Romanian Petrom’s daily hydrocarbon output keeps falling

The oil and gas company Petrom (part of OMV Group) decreased its hydrocarbon production by 5.6% y/y to 151,000 boe daily in Q2’19, according to a company release. Output also fell on quarterly basis, from 153,000 boe daily. Besides, Petrom kept on diminishing its output since Q3 last year, on the back of lower production in both gas and oil segments. Gas production decreased more significantly, by 8.1% y/y to 79,000 boe daily in Q2’19, continuing on a negative trend that consolidated in 2018 (7% gas output fall in the entire last year). That would very probably put upwards pressure on gas import next winter, even if Romania should have reduced its dependency on external gas as it is sitting on significant gas deposits discovered in the Black Sea in the past several years.

Petrom’s gas sales to third parties also continued dropping, by almost 9.3% y/y and by 11.8% q/q to 8.6 TWh in Q2. Net electricity generation was the lowest in about a year, down to only 0.05 TWh in Q2’19 from 0.42 TWh in Q2’18, very probably due to falling consumption in industry. On a more positive note, oil production and sales revived in quarterly terms, although remaining lower than last year.

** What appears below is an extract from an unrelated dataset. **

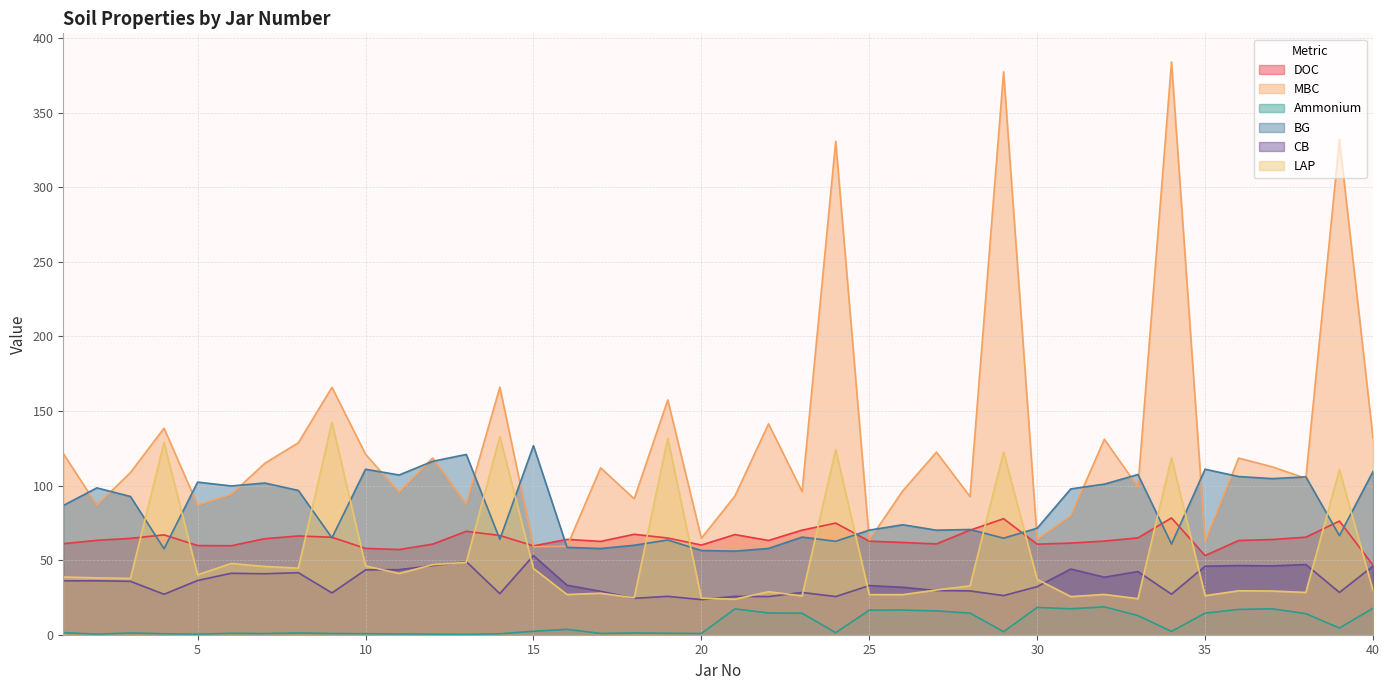

What is the value of the MBC point at the 7th from the left?

114.9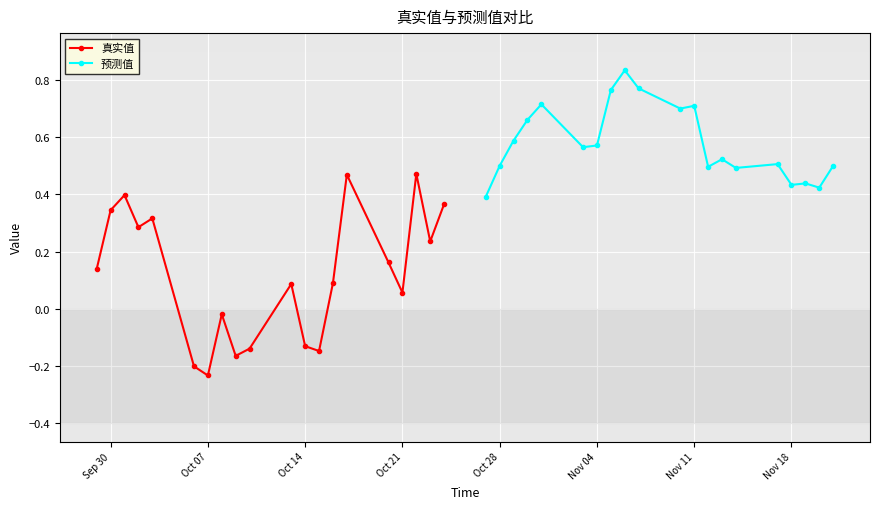

How many interior local peaks does the 真实值 series have?

6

Petrom is Romania’s second largest company and the biggest oil and gas producer. Petrom and Romgaz ensure about 98% of Romania’s total gas production, so their operations have a major impact on the gas price. Petrom will very likely continue reducing its local gas output due to a rather unfriendly legislative and tax environment. The government introduced several measures in the energy field last year, through the offshore exploration law and the controversial bank tax bill, that are discouraging gas producers to further invest and to increase output. In this context, Petrom postponed for an indefinite period of time its major investment plans in the Black Sea, where it discovered some important gas deposits in co-operation with ExxonMobil. Romania’s exploited gas resource is on decline for years and might deplete in about 15 years, according to estimations of the National Mineral Resources Agency.